Candidates of color tend to have more trouble than their white counterparts raising the funds they need to run increasingly costly statewide campaigns, as they "often do not have the same connections to networks of wealthy campaign donors," said Corriher.

Another report released this week, this one by Justice at Stake, details just how costly these high court campaigns are getting. While the total sum spent in state supreme court races was down from other recent mid-term election cycles due to an unprecedented number of unopposed seats, spending records were broken in three states: North Carolina, where more than $6 million was spent on four seats; Tennessee, where spending on three retention elections totaled $2.5 million; and Montana, where spending in two races topped $1.5 million.

All three states saw a large influx of money from an independent national group, the Washington, D.C.-based Republican State Leadership Committee (RSLC). Nationally, the share of overall spending by independent groups such as the RSLC was 29 percent, an all-time record.

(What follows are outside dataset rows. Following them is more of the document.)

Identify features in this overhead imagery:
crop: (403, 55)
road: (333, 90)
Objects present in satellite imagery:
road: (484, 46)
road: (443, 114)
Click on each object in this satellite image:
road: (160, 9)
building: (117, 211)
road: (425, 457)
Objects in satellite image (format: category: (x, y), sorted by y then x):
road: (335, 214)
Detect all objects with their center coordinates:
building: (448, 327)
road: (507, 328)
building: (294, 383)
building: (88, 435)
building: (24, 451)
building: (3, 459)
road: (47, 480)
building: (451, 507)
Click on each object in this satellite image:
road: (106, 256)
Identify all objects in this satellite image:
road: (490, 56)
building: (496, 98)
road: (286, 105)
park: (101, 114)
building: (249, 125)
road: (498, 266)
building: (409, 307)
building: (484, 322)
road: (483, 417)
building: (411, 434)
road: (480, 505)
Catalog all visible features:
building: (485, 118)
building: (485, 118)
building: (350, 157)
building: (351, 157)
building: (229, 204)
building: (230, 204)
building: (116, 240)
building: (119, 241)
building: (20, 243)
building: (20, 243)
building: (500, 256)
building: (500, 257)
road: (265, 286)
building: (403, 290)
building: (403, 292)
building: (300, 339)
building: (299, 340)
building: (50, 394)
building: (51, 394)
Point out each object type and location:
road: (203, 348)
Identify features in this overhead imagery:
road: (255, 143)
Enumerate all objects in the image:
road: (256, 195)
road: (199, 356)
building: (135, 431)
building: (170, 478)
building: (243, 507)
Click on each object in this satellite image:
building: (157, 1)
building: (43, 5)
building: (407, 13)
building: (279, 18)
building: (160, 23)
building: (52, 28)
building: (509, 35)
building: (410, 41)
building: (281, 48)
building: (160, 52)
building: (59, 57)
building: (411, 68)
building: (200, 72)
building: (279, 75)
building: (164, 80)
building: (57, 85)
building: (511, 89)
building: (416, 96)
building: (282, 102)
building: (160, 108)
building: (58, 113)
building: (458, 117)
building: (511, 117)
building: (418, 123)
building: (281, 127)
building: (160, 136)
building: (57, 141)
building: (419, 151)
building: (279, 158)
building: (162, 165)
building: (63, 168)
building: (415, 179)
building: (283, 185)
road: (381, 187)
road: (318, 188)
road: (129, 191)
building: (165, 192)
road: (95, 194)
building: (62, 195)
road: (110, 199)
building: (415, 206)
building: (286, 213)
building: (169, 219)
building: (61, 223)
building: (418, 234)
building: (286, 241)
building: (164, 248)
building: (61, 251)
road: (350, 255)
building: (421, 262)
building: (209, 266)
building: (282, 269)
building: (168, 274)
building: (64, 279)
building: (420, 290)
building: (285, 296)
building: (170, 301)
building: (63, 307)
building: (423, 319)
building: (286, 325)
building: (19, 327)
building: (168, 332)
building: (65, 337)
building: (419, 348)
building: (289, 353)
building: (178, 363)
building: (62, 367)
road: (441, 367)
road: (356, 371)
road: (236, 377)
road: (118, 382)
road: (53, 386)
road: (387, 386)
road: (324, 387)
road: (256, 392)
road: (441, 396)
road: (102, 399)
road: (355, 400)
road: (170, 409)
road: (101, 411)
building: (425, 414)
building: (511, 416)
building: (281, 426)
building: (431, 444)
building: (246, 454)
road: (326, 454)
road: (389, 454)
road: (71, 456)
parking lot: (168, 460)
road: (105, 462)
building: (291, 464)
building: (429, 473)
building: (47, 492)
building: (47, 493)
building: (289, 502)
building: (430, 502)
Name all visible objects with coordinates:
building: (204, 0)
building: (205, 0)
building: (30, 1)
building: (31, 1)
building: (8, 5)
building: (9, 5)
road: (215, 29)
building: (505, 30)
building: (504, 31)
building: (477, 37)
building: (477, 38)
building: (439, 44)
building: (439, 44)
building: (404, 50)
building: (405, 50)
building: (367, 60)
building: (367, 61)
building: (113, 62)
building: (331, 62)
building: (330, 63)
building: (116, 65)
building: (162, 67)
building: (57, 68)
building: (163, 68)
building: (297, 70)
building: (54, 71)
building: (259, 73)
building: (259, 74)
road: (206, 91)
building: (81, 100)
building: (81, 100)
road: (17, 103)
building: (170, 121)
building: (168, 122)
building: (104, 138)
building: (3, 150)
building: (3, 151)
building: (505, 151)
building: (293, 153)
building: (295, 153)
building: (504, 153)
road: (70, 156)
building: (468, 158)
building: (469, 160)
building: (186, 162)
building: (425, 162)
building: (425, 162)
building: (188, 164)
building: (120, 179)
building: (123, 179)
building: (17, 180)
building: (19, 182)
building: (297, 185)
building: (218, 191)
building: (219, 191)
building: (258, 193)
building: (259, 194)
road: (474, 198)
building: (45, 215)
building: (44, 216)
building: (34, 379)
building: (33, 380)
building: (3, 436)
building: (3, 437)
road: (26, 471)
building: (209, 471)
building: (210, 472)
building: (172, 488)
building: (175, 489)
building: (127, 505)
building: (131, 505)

And money makes all the difference: Over 90 percent of contested state supreme court races in the 2014 elections were won by the candidate who raised the most money for his or her campaign, according to the Justice at Stake report.

This private campaign finance system is riddled with racial bias. A study released earlier this year by the public policy group Demos found that at least 90 percent of big donors to federal candidates are white, while a recent Facing South/Institute for Southern Studies report found that 95 percent of North Carolina's donor class in the 2013-2014 election cycle was white.

It's not altogether surprising, then, that 90 percent of elected politicians in the United States are white, including 95 percent of elected prosecutors, according to the Reflective Democracy Campaign.


So how do we fix the racial disparities in our courts? The way we choose our judges is the key, says Corriher.

"Some judicial appointment systems have been more effective at ensuring diversity," he said. "And we know that public financing goes a long way towards opening the door to diverse candidates."

In North Carolina, for example, a black Supreme Court justice lost a seat in 1998 and another in 2000 after spending in those races skyrocketed. In 2002, the state enacted a popular judicial public financing system for Supreme Court and Court of Appeals races; all four black candidates for those offices from 2004 to 2010 used the program and won. But in 2013, the state legislature killed that program. There are now two black justices total on both courts.

CAP also says that citizens concerned about racial inequality on the bench should work to dismantle barriers to voting and to increase turnout in midterm elections. And it calls on law schools to ensure their student bodies are diverse and urges bar associations to ask governors to ensure diversity in their judicial appointments.